PETER S KINJAP
PORT MORESBY - Divine Word University community in Madang is always pleased to host its DWU Cultural Festival every year in the third week of August.
It’s a lively event with traditional songs and dances as students from all 22 provinces in PNG, Solomon Islands and Fiji take centre stage showcasing their cultures in what is something closer to a Pacific festival.
The people of Madang and visiting tourists and the growing expatriate community of Chinese, Filipinos and Europeans usually take the chance to see a sampling of the diverse cultures and traditions of Papua New Guinea and the Pacific.
Many students had their parents, guardians and extended relatives on campus to assist them with the preparations and performances as well.
The inclusion of mostly highlands parents was a testament to the level of pride and support they have for their student sons, daughters, nephews and cousins.
The highlands students usually appear more spectacular when their elders put the finishing touches on the face painting and traditional attire.
The annual festival is set by the university administration for the students to acknowledge their indigenous roots in traditional song, dance, costumes and folklore.
Former president of the Divine Word University and now PNG’s education secretary, Fr Jan Czuba, says the cultural day is not a show but a day when students are given a chance to reflect on the importance and values of the indigenous cultures of Papua New Guinea amidst the influences of modern times.
Living up to the university’s slogan ‘Valuing our Culture and Heritage through Collaboration’, students from various provinces put on a lively display of their heritage through bilas (traditional regalia) and dancing and singing at the Madang campus.
It’s a proud moment when parents and relatives to see their young ones take to the arena to promote their culture.

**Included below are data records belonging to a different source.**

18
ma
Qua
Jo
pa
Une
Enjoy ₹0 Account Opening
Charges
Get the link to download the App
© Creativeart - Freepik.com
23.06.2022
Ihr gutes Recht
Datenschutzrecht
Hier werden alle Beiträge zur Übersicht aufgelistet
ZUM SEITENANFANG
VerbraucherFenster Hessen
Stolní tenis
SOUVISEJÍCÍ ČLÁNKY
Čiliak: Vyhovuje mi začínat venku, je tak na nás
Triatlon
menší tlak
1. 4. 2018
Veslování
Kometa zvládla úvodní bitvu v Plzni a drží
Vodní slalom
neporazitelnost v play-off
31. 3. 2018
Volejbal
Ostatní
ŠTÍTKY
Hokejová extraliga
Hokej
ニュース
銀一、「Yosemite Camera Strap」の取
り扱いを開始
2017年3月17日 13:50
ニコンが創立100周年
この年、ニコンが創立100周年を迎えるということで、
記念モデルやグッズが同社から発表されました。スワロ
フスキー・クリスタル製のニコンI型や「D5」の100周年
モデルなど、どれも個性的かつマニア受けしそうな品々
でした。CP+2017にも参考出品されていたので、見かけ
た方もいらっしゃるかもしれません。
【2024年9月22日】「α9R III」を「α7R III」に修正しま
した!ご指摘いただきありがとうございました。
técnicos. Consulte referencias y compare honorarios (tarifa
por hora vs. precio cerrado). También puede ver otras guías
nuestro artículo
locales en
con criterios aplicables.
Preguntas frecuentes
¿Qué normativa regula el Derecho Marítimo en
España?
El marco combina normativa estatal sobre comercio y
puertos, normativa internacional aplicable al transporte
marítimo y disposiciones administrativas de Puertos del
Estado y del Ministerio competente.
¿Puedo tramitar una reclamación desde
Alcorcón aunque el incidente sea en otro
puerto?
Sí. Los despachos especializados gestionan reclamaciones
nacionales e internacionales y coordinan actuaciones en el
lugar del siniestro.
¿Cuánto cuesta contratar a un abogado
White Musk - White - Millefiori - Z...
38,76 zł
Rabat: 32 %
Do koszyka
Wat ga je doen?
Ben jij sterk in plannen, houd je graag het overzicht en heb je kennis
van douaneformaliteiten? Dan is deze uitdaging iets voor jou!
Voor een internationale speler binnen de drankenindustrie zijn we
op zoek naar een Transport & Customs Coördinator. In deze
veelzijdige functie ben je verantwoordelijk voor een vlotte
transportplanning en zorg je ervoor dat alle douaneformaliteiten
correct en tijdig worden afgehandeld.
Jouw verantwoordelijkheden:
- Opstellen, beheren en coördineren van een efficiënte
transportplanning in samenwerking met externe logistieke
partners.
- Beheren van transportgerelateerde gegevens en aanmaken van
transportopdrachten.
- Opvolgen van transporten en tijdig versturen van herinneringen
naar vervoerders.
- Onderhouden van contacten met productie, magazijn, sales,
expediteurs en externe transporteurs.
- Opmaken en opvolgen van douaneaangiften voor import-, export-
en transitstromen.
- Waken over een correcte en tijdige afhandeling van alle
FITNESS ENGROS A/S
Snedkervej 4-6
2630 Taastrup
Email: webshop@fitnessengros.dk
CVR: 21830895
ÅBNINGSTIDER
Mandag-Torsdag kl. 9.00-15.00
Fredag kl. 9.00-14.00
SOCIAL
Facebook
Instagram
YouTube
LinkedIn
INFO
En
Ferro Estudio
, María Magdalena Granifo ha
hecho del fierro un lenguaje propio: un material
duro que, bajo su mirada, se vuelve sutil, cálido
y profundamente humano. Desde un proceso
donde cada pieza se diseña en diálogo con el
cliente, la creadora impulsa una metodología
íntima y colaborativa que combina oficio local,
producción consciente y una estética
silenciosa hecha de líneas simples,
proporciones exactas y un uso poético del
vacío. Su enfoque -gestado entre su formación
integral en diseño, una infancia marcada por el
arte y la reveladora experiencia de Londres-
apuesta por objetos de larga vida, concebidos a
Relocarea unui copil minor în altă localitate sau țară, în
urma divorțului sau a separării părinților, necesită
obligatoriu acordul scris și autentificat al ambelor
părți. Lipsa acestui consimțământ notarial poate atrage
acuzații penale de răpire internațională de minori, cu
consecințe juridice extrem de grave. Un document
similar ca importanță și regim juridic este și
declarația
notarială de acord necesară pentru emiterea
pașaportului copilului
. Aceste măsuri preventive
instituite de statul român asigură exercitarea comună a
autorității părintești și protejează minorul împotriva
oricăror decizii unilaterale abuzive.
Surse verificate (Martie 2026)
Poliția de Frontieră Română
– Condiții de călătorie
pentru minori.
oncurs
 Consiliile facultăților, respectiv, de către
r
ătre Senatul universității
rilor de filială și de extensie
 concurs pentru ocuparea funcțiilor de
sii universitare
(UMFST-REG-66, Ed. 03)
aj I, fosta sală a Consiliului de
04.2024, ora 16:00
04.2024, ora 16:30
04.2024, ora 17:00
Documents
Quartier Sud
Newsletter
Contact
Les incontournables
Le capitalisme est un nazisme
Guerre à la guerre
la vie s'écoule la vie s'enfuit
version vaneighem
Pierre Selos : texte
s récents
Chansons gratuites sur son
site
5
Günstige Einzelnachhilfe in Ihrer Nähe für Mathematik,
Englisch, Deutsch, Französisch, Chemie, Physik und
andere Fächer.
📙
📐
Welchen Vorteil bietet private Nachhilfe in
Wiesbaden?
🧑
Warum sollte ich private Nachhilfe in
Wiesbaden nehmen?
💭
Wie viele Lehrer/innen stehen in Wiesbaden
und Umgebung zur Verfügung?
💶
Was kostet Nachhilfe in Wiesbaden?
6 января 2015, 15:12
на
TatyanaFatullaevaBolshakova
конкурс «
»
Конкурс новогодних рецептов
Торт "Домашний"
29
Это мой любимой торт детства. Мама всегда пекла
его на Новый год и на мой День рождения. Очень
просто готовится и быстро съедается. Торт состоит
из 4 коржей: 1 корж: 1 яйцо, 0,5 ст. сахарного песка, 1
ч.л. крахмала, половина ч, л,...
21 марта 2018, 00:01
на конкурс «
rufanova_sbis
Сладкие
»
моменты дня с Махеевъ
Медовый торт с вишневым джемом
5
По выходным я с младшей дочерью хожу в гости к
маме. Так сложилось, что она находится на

The event, which has now become part of the Madang calendar, is one of the national cultural festivals recognised by the government through its PNG Tourism Promotion Authority. DWU, a keen promoter of Melanesian culture, encourages students to value their traditions and heritage.
It was established as a university in 1996 (it had previously been an institute) by the government under then prime minister Sir Julius Chan.
The annual cultural event provides an avenue to bring together PNG’s shared heritage through songs, dancing and enactments of ceremonies.
Tourists will be captivated by the colours of the costumes, the differences in attire and dances you have never seen before. You can take as many photos as you like, and you might run out of space in your memory card if you don’t bring extra batteries and cards for your camera.
DWU as a tertiary institution is a special place for students from different backgrounds to come together and study and engage in peace and harmony. It is a beautiful campus, carefully tended and known as a safe, peaceful and pleasant environment in which to pursue one’s higher education.
Many times the international and local news is not good – wars, bombings, terrorism, tribal fights, rape, corruption, domestic violence…. there is too much violence. We should passionately discuss and debate the issues that face our nation, but not allow political rivalries to destroy friendship and unity.
How wonderful it is, how pleasant it is, for God’s people to live together in harmony and enjoy a festival.
Here at DWU there is a cacophony of traditional songs, kundu beats, the stirring melodies of a brass band and the police bagpipers intermingled with the applause and delighted laughter of children and the shouting of adults.
In 2016, Ramu NiCo in Madang also took the opportunity to display its project by reaching out to the general public at the DWU cultural festival. The president of Ramu NiCo, Wang Jicheng, along with other senior staff visit cultural festival to experience firsthand the unique cultures of the country while also supporting the promotional activities of their company.
"I am very excited to come here and see the different cultures of PNG as shown by the dances and the beautiful body decorations,” Mr Wang said.
Academics John Imbal and Nathaline Murki from DWU’s tourism department, in a study of the festival, are investigating aspects of its promotion, program, economic impacts and visitor demographics. The assessment will provide useful information to improve and develop the event.
The university’s Student Representative Council (SRC) cultural committee organises the festival. SRC secretary Lavina Lore, a third year tourism student, said the festival will be on 17 August this year.